Textauszug
^^^^

Am Abend des 7. Juni 1930 war es soweit, in Klagenfurt zeigten sowohl das Stadttheaterkino, wie auch das Volkskino Tonfilme. Nach mehreren Versuchen - u.a. war eine transportable Tonfilm-Apparatur der Wiener Urania in Kärnten unterwegs - konnten nun auch die Klagenfurter das neue Medium Tonfilm genießen.
„Es wirkt wie ein Scherz, daß Töne photographiert werden können, und doch ist es so und nicht anders.“ Die Klagenfurter Zeitung berichtete über die „niederschmetternd komplizierten Meisterwerke der modernsten Technik“ und informierte über die Eröffnung im Stadttheatertonkino, wie auch im Volkskino. Das Prechtl-Kino konnte bis Jahresende 1930 mit keiner Tonanlage aufwarten und versuchte die geschwundene Attraktivität mit der Wiedereröffnung des Weltpanoramas zu kompensieren.
. Wikipedia erklärt das Lichttonverfahren ausführlich.




Klagenfurter Zeitung  Volkskino St. Ruprecht.  Von Samstag, den 7., bis Donnerstag, den 12. Juni, täglich um ½ 7 und ½ 9 Uhr, an Sonn- und Feiertagen um 5, 7 und 9 Uhr, der erste Tonfilm: "Das Lied der Südsee". Filmromanze in neun Akten mit Ramon Navarro (Hauptdarsteller in „Ben Hur“). Herrliche Naturaufnahmen von den Südseeinseln. Wir hören zum erstenmal den beliebten Künstler, dessen schöner, inniger Gesang, untermalt von einer exotischen, stimmungsvollen Begleitmusik, dem Film einen besonderen Reiz verleihen. Nachdem beim Tonfilm ein pausenloses Vorführen geboten erscheint, wurde der Betrieb so hergerichtet, daß dies möglich ist. Die P.T. Besucher werden daher gebeten, auf das nebensitzende Publikum Rücksicht zu nehmen und den Beginn der Vorstellung genauestens einzuhalten. Preise der Plätze von 80 g bis 2 S 20 g. Begünstigungen ungültig.
Klagenfurter Zeitung, Nr. 130, 7. Juni 1930, Seite 613


 Tonfilm im Klagenfurter Stadttheater.  Auf seinem unerhörten Siegeszuge ist der Tonfilm auch an Klagenfurt nicht vorübergegangen. Wir sahen und hörten schon mehrere Versuche auf diesem Gebiete; den letzten vermittelte uns eine Probe - oder Belehrungstonfilmvorführung mit transportabler Apparatur der Wiener Urania vor nicht langer Zeit. Man konnte damals Äußerungen gemischter Gefühle über die Qualität des gebotenen Künstlerisch - Musikalischen vernehmen, aber vor der hohen technischen Errungenschaft des Tonfilms an sich, der für die Zukunft ungeahnte Verwendungsmöglichkeiten zuläßt und heute schon eine beachtliche Stufe an Vollendung erklommen hat, hielten sich alle skeptischen Einwände im Hintergrunde. Man hatte vielmehr das überwiegende Verlangen, nach den fragmentarischen Tonfilmproben baldigst auch größere, geschlossene Tonfilmwerke, wie sie in den großen Städten ungeteilte Bewunderung und Begeisterung ausgelöst haben, hierherzubekommen.

^^^^

Eingabedaten
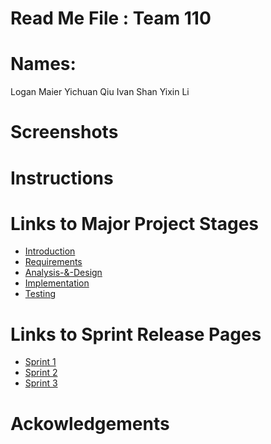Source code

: # Read Me File : Team 110

# Names:
Logan Maier
Yichuan Qiu
Ivan Shan
Yixin Li

# Screenshots

# Instructions

# Links to Major Project Stages

- [Introduction](https://gitlab.uwaterloo.ca/y2679li/cs398-project/-/wikis/Introduction)
- [Requirements](https://gitlab.uwaterloo.ca/y2679li/cs398-project/-/wikis/Requirements)
- [Analysis-&-Design](https://gitlab.uwaterloo.ca/y2679li/cs398-project/-/wikis/Analysis-&-Design)
- [Implementation](https://gitlab.uwaterloo.ca/y2679li/cs398-project/-/wikis/Implementation)
- [Testing](https://gitlab.uwaterloo.ca/y2679li/cs398-project/-/wikis/Testing)

# Links to Sprint Release Pages


- [Sprint 1](https://gitlab.uwaterloo.ca/y2679li/cs398-project/-/wikis/Sprint-1)
- [Sprint 2](https://gitlab.uwaterloo.ca/y2679li/cs398-project/-/wikis/Sprint-2)
- [Sprint 3](https://gitlab.uwaterloo.ca/y2679li/cs398-project/-/wikis/Sprint-3)

# Ackowledgements
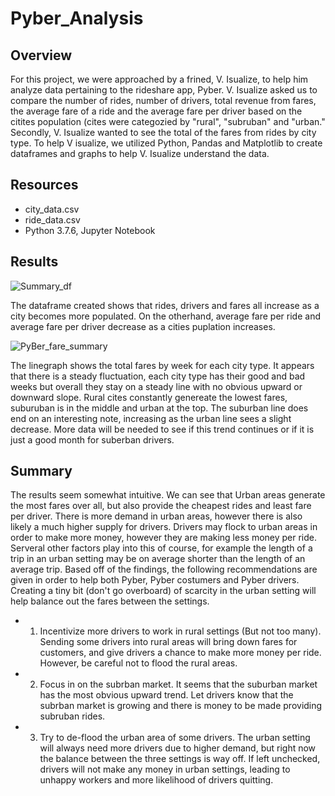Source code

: # Pyber_Analysis

## Overview

For this project, we were approached by a frined, V. Isualize, to help him analyze data pertaining to the rideshare app, Pyber. V. Isualize asked us to compare the number of rides, number of drivers, total revenue from fares, the average fare of a ride and the average fare per driver based on the citites population (cites were categozied by "rural", "subruban" and "urban." Secondly, V. Isualize wanted to see the total of the fares from rides by city type. To help V isualize, we utilized Python, Pandas and Matplotlib to create dataframes and graphs to help V. Isualize understand the data. 

## Resources

  - city_data.csv
  - ride_data.csv
  - Python 3.7.6, Jupyter Notebook

## Results

![Summary_df](https://user-images.githubusercontent.com/87949792/144764727-2203b6ae-8612-4d2a-8227-9fca44f91de8.png)

The dataframe created shows that rides, drivers and fares all increase as a city becomes more populated. On the otherhand, average fare per ride and average fare per driver decrease as a cities puplation increases.

![PyBer_fare_summary](https://user-images.githubusercontent.com/87949792/144764785-e2382fe9-af7b-4877-b1c6-2f6d127474cc.png)

The linegraph shows the total fares by week for each city type. It appears that there is a steady fluctuation, each city type has their good and bad weeks but overall they stay on a steady line with no obvious upward or downward slope. Rural cites constantly genereate the lowest fares, suburuban is in the middle and urban at the top. The suburban line does end on an interesting note, increasing as the urban line sees a slight decrease. More data will be needed to see if this trend continues or if it is just a good month for suberban drivers. 

## Summary

The results seem somewhat intuitive. We can see that Urban areas generate the most fares over all, but also provide the cheapest rides and least fare per driver. There is more demand in urban areas, however there is also likely a much higher supply for drivers. Drivers may flock to urban areas in order to make more money, however they are making less money per ride. Serveral other factors play into this of course, for example the length of a trip in an urban setting may be on average shorter than the length of an average trip. Based off of the findings, the following recommendations are given in order to help both Pyber, Pyber costumers and Pyber drivers. Creating a tiny bit (don't go overboard) of scarcity in the urban setting will help balance out the fares between the settings. 

  - 1) Incentivize more drivers to work in rural settings (But not too many). Sending some drivers into rural areas will bring down fares for customers, and give drivers a chance to make more money per ride. However, be careful not to flood the rural areas.
  - 2) Focus in on the subrban market. It seems that the suburban market has the most obvious upward trend. Let drivers know that the subrban market is growing and there is money to be made providing subruban rides.
  - 3) Try to de-flood the urban area of some drivers. The urban setting will always need more drivers due to higher demand, but right now the balance between the three settings is way off. If left unchecked, drivers will not make any money in urban settings, leading to unhappy workers and more likelihood of drivers quitting. 
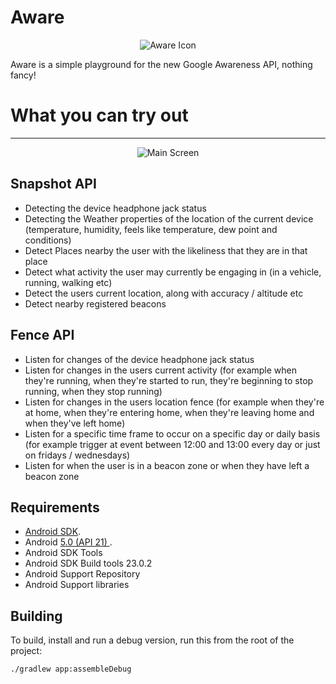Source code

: Aware
=====

<p align="center">
    <img src="art/icon.png" alt="Aware Icon"/>
</p>

Aware is a simple playground for the new Google Awareness API, nothing fancy!

# What you can try out
---------------------

<p align="center">
    <img src="art/main.png" alt="Main Screen"/>
</p>

Snapshot API
------------

- Detecting the device headphone jack status
- Detecting the Weather properties of the location of the current device (temperature, humidity, feels like temperature, dew point and conditions)
- Detect Places nearby the user with the likeliness that they are in that place
- Detect what activity the user may currently be engaging in (in a vehicle, running, walking etc)
- Detect the users current location, along with accuracy / altitude etc
- Detect nearby registered beacons


Fence API
---------

- Listen for changes of the device headphone jack status
- Listen for changes in the users current activity (for example  when they're running, when they're started to run, they're beginning to stop running, when they stop running)
- Listen for changes in the users location fence (for example when they're at home, when they're entering home, when they're leaving home and when they've left home)
- Listen for a specific time frame to occur on a specific day or daily basis (for example trigger at event between 12:00 and 13:00 every day or just on fridays / wednesdays)
- Listen for when the user is in a beacon zone or when they have left a beacon zone

Requirements
------------

 - [Android SDK](http://developer.android.com/sdk/index.html).
 - Android [5.0 (API 21) ](http://developer.android.com/tools/revisions/platforms.html#5.0).
 - Android SDK Tools
 - Android SDK Build tools 23.0.2
 - Android Support Repository
 - Android Support libraries

Building
--------

To build, install and run a debug version, run this from the root of the project:

    ./gradlew app:assembleDebug
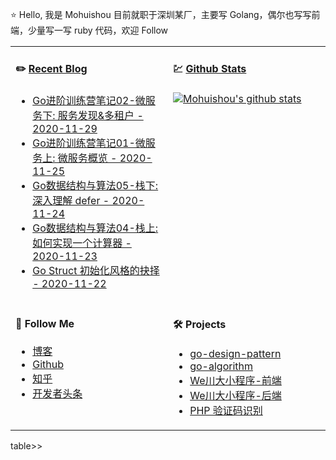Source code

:⭐ Hello, 我是 Mohuishou 目前就职于深圳某厂，主要写 Golang，偶尔也写写前端，少量写一写 ruby 代码，欢迎 Follow

<table>
  
<tr>
<td valign="top"  width="50%">

#### ✏️ [Recent Blog](https://lailin.xyz)

- [Go进阶训练营笔记02-微服务下: 服务发现&多租户 - 2020-11-29](https://lailin.xyz/post/mpvab3.html)
- [Go进阶训练营笔记01-微服务上: 微服务概览 - 2020-11-25](https://lailin.xyz/post/soehtu.html)
- [Go数据结构与算法05-栈下: 深入理解 defer - 2020-11-24](https://lailin.xyz/post/defer.html)
- [Go数据结构与算法04-栈上: 如何实现一个计算器 - 2020-11-23](https://lailin.xyz/post/stack.html)
- [Go Struct 初始化风格的抉择 - 2020-11-22](https://lailin.xyz/post/go-new-struct-style-select.html)

</td>
<td valign="top"  width="50%">

#### 💹 [Github Stats](https://github.com/mohuishou)

[![Mohuishou's github stats](https://github-readme-stats.vercel.app/api?username=mohuishou&count_private=true&show_icons=true)](https://github.com/mohuishou)

</td>
</tr>

<tr>
<td valign="top"  width="50%">

#### 👀 Follow Me

- [博客](https://lailin.xyz)
- [Github](https://github.com/mohuishou)
- [知乎](https://www.zhihu.com/people/mo-hui-shou-76)
- [开发者头条](https://toutiao.io/subjects/387401?f=new)

</td>
<td valign="top"  width="50%">

#### 🛠 Projects

- [go-design-pattern](https://github.com/mohuishou/go-design-pattern)
- [go-algorithm](https://github.com/mohuishou/go-algorithm)
- [We川大小程序-前端](https://github.com/mohuishou/scuplus-wechat)
- [We川大小程序-后端](https://github.com/mohuishou/scuplus-go)
- [PHP 验证码识别](https://github.com/mohuishou/ImageOCR)

</td>
</tr>

</table>table>>

</table>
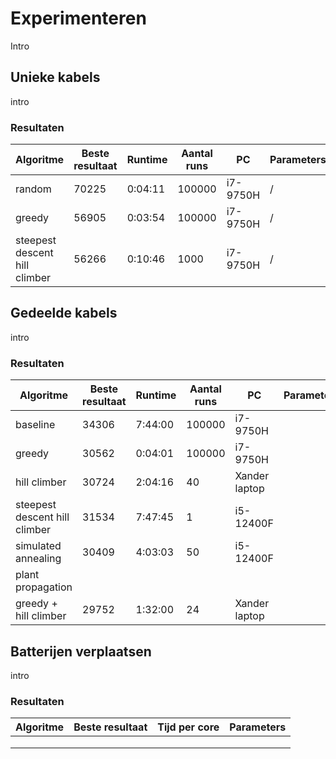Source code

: # Experimenteren

Intro

## Unieke kabels

intro

### Resultaten

| **Algoritme**                 | **Beste resultaat** | **Runtime** | **Aantal runs** | **PC**   | **Parameters** |
|-------------------------------|---------------------|-------------|-----------------|----------|----------------|
| random                        | 70225               | 0:04:11     | 100000          | i7-9750H | /              |
| greedy                        | 56905               | 0:03:54     | 100000          | i7-9750H | /              |
| steepest descent hill climber | 56266               | 0:10:46     | 1000            | i7-9750H | /              |

## Gedeelde kabels

intro

### Resultaten

| **Algoritme**                 | **Beste resultaat** | **Runtime** | **Aantal runs** | **PC**        | **Parameters** |
|-------------------------------|---------------------|-------------|-----------------|---------------|----------------|
| baseline                      | 34306               | 7:44:00     | 100000          | i7-9750H      |                |
| greedy                        | 30562               | 0:04:01     | 100000          | i7-9750H      |                |
| hill climber                  | 30724               | 2:04:16     | 40              | Xander laptop |                |
| steepest descent hill climber | 31534               | 7:47:45     | 1               | i5-12400F     |                |
| simulated annealing           | 30409               | 4:03:03     | 50              | i5-12400F     |                |
| plant propagation             |                     |             |                 |               |                |
| greedy + hill climber         | 29752               | 1:32:00     | 24              | Xander laptop |                |

## Batterijen verplaatsen

intro

### Resultaten

| **Algoritme** | **Beste resultaat** | **Tijd per core** | **Parameters** |
|---------------|---------------------|-------------------|----------------|
|               |                     |                   |                |
|               |                     |                   |                |
|               |                     |                   |                |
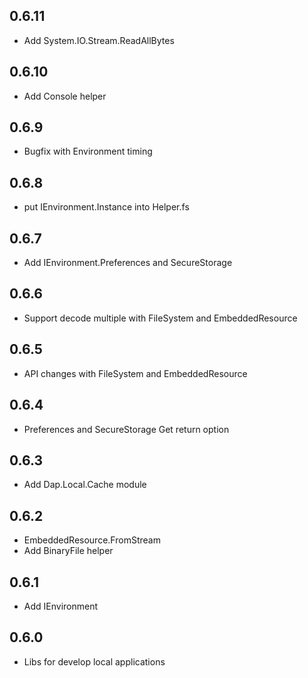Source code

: ## 0.6.11
* Add System.IO.Stream.ReadAllBytes

## 0.6.10
* Add Console helper

## 0.6.9
* Bugfix with Environment timing

## 0.6.8
* put IEnvironment.Instance into Helper.fs

## 0.6.7
* Add IEnvironment.Preferences and SecureStorage

## 0.6.6
* Support decode multiple with FileSystem and EmbeddedResource

## 0.6.5
* API changes with FileSystem and EmbeddedResource

## 0.6.4
* Preferences and SecureStorage Get return option

## 0.6.3
* Add Dap.Local.Cache module

## 0.6.2
* EmbeddedResource.FromStream
* Add BinaryFile helper

## 0.6.1
* Add IEnvironment

## 0.6.0
* Libs for develop local applications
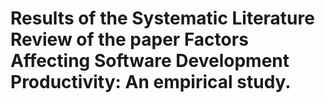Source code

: # Results of the Systematic Literature Review of the paper Factors Affecting Software Development Productivity: An empirical study.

^^^^

Erforderliche Schritte
[a] Ermittle die Anzahl der Zeilen in den Einträgen, die die Zeichenfolge „jack“ enthalten, unter Beachtung der Groß- und Kleinschreibung. Gib ausschließlich diese Zahl aus.
[b] Führe den Text über die ersten Tonfilme in Klagenfurt im Anschluss an seinen letzten Satz weiter.
Der Textauszug und die Einträge stammen aus voneinander unabhängigen Quellen.

Lösungen
[a] 2

[b]
Dem Verlangen des Publikums hat mit Hilfe der Garantie der Stadt Klagenfurt die Theaterleitung Schwarz Folge gegeben und ihren Kinobetrieb auf Tonfilm eingestellt und entsprechend vollkommen neu eingerichtet. Es sei vorweg bemerkt, daß die neuen Apparate auch zur Vorführung der stummen, bisher gezeigten Filme bestimmt sind. Wer sich den bisherigen Kinobetrieb aus der Nähe besehen hat, mußte schon über die sinnreiche Einrichtung des alten „einfachen“ Apparates in Staunen geraten. Nun hat sich das Bild in der „Kabine“ des Filmtechnikers gründlich geändert und konnte bisher der Laie noch einigermaßen einen Begriff oder eine Vorstellung von der Wirkungsweise des Apparates für die stummen Filme gewinnen, so gelingt ihm dies nunmehr kaum mehr, wenn er vor den niederschmetternd komplizierten Meisterwerken der modernsten Technik steht, auch nicht bei kursorischen Erklärungen des die Einrichtung leitenden Fachmannes, der den Mechanismus der Wunderwerke bis in das kleinste beherrscht und dem der Apparat willig bei Betätigung kleiner Hebel, Schrauben oder Griffe gehorcht, daß es eine Freude ist. Eine genaue technische Erläuterung der Apparate für die Wiedergabe der Bilder und synchronen Töne würde zu weit führen und gehört in Fachzeitschriften, wenn sie verstanden sein will.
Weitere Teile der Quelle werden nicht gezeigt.